As I wrote last August, don’t go looking to the Fed to adjust anything it might be doing (rate cuts, rate hikes, QE, QT) as a consequence of very real, and very clear, monetary thereby deflationary degradation:

The bigger problem is the other, that the Federal Reserve isn’t really a central bank at all. Instead, all it has at its disposal are interest rate targets and then bank reserves, each only parts of a program of psychological manipulation – which is really what bank reserves are largely intended for. Since they can’t fix collateral, and their proponents don’t really understand the full nature of it, it all comes down to just reserves as the sole policy choice in the vain hopes positive sentiment outweighs actual serious, systemic monetary breakdowns.

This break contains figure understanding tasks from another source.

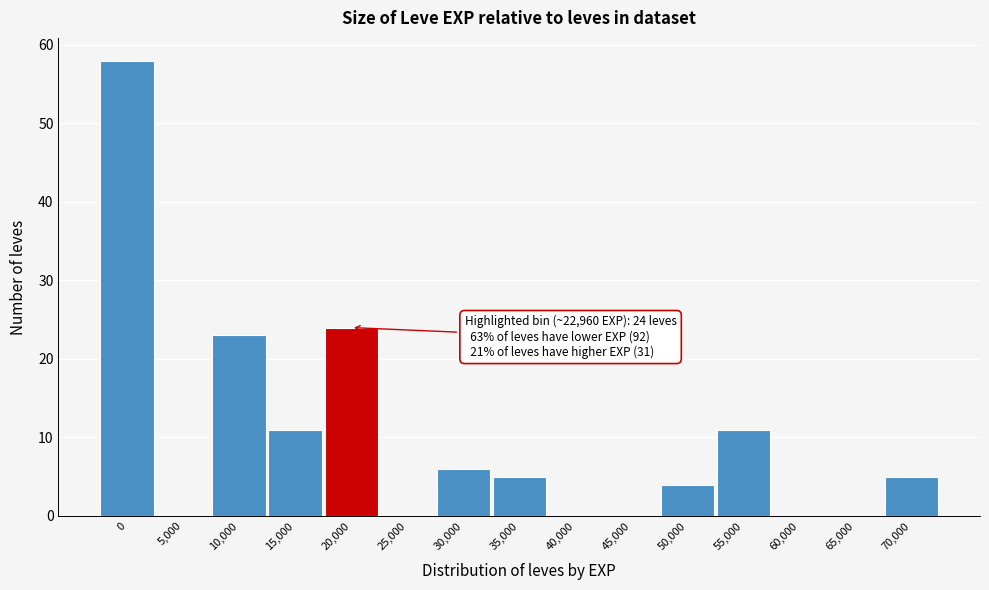

Reading right to left, extract all data points from this chart.

70,000=5	65,000=0	60,000=0	55,000=11	50,000=4	45,000=0	40,000=0	35,000=5	30,000=6	25,000=0	20,000=24	15,000=11	10,000=23	5,000=0	0=58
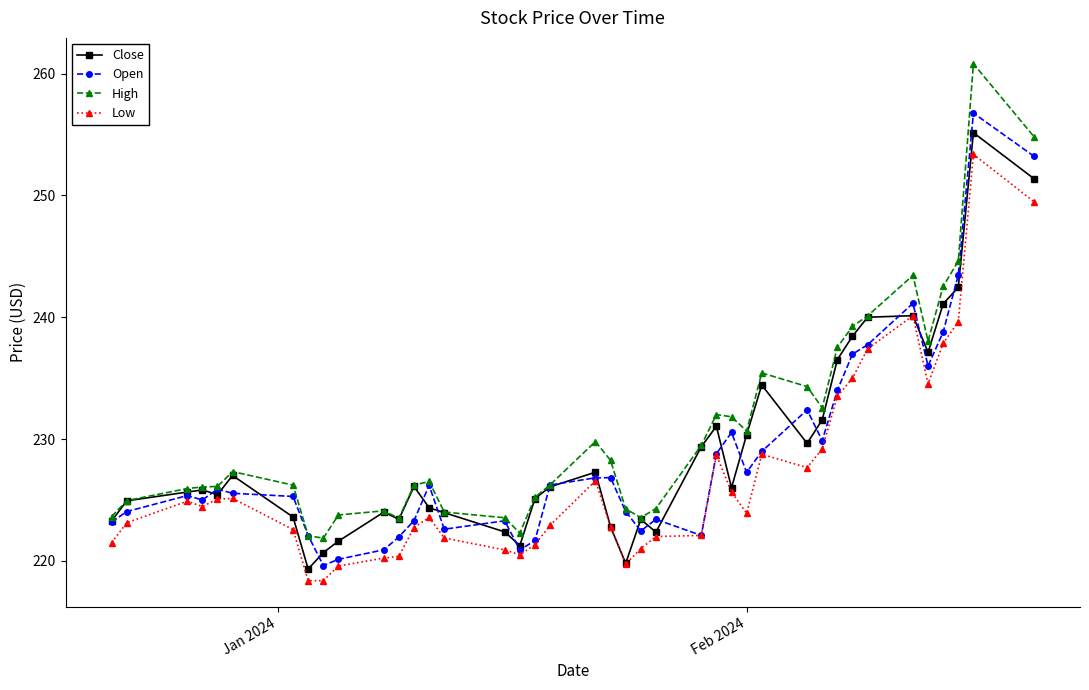

What is the maximum value for Close?

255.1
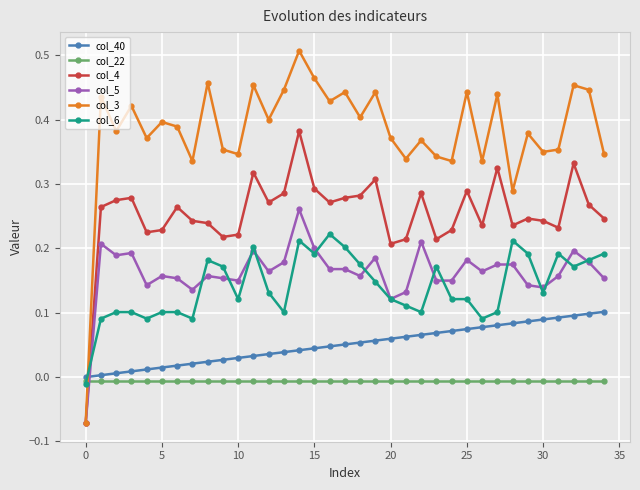

True or false: col_40 and col_3 intersect in this chart.

True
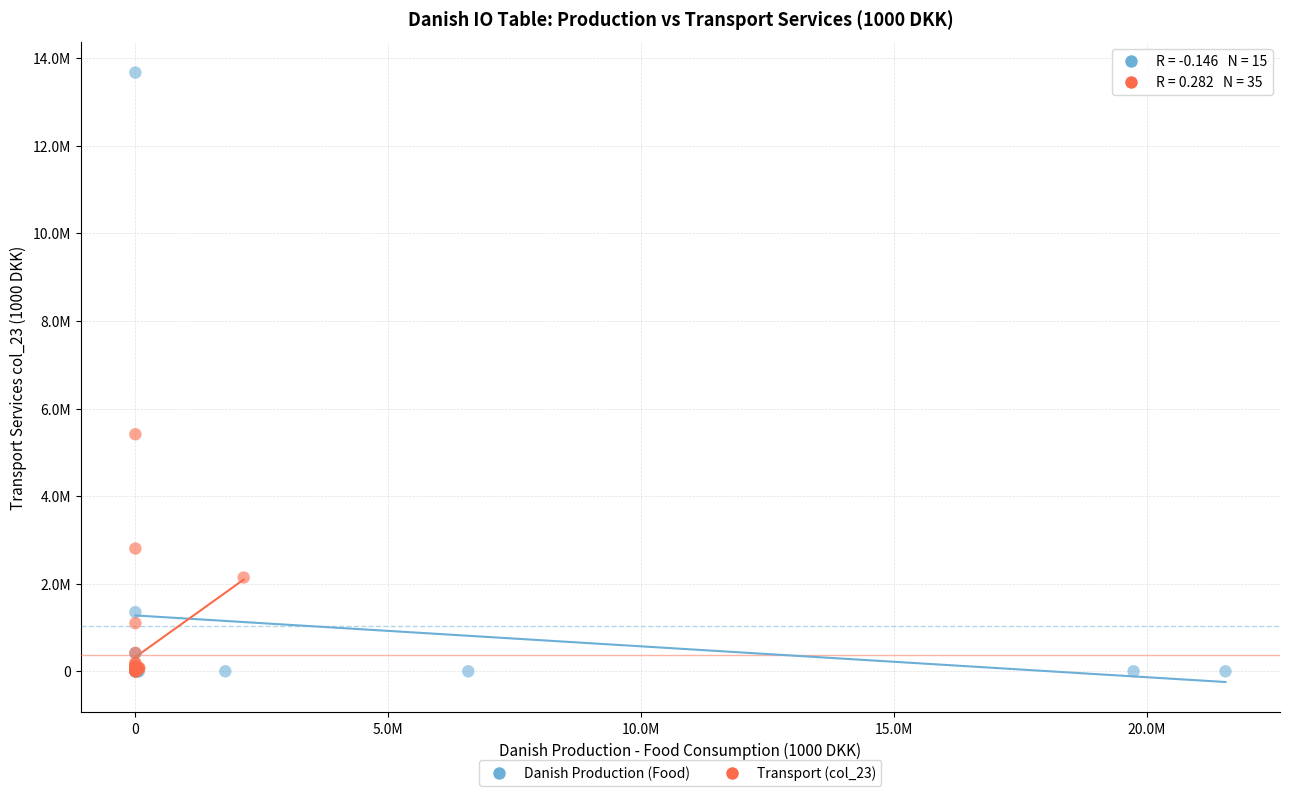

What are all the series names shown in the legend?

Danish Production (Food), Transport (col_23)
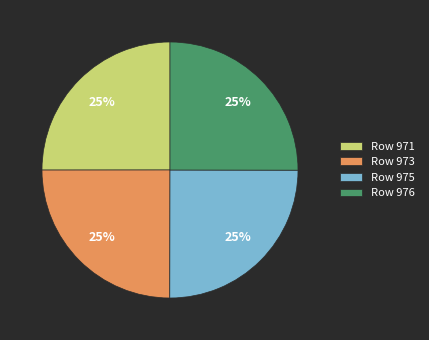

How many slices are in this pie chart?

4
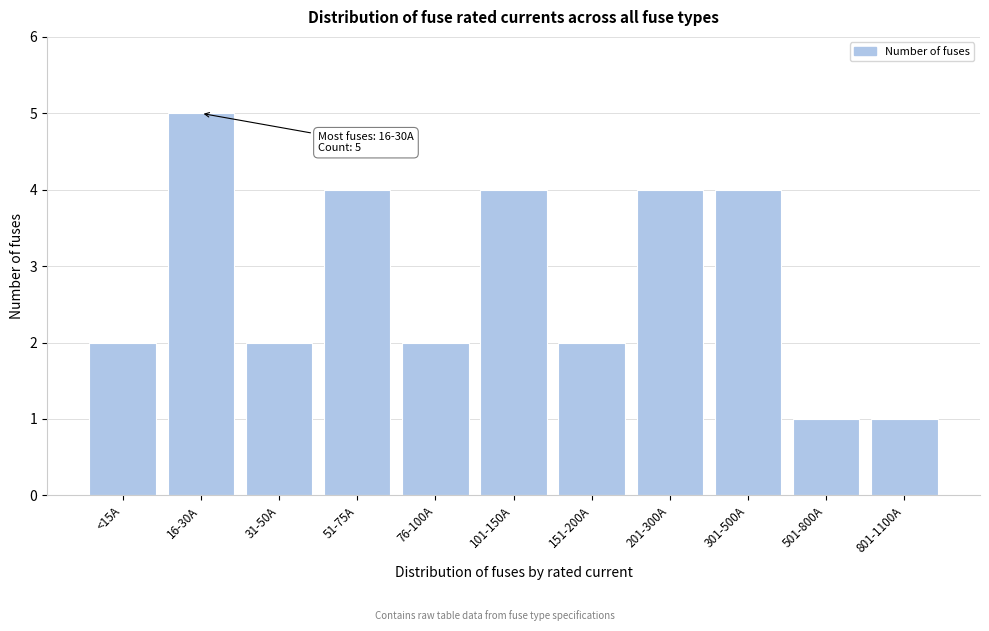

Reading left to right, what are all the values shown in this chart?

2	5	2	4	2	4	2	4	4	1	1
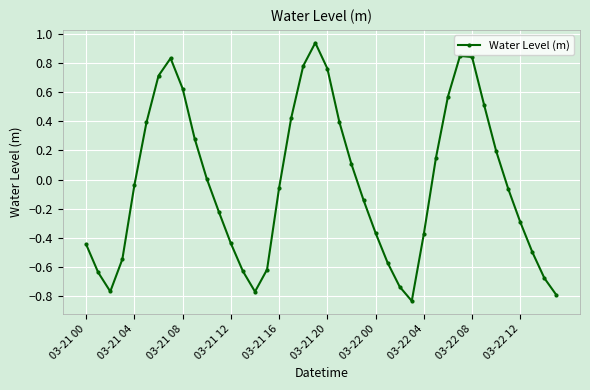

What is the sum of all values?

-1.2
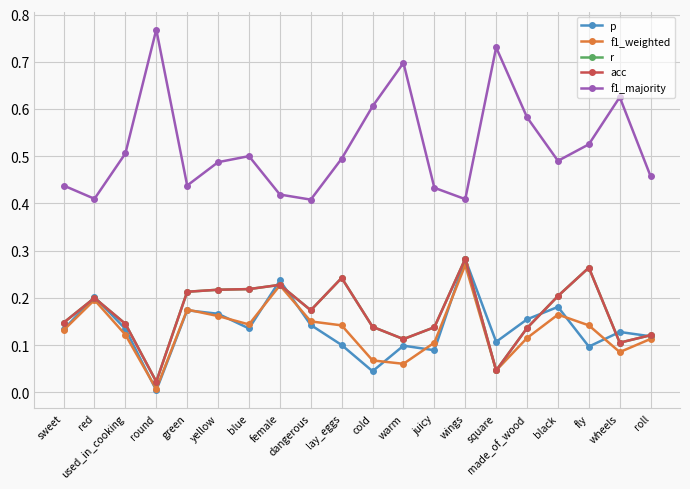

Is this an area chart (filled region under the line)?

No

Curve inversion(s) only makes too much sense in light of those monetary breakdowns in evidence all across the financial landscape. There are any number of valid reasons why it had transitioned toward this direction back in October, too, including, yet again, stupid debt ceiling stuff. But it’s not really the debt, the ceiling, or the politics, those never change.

Unfortunately, on top of all its other unfixed shortcomings, the real currency in this eurodollar’s world just so happens to be tied to all that unnecessary noise.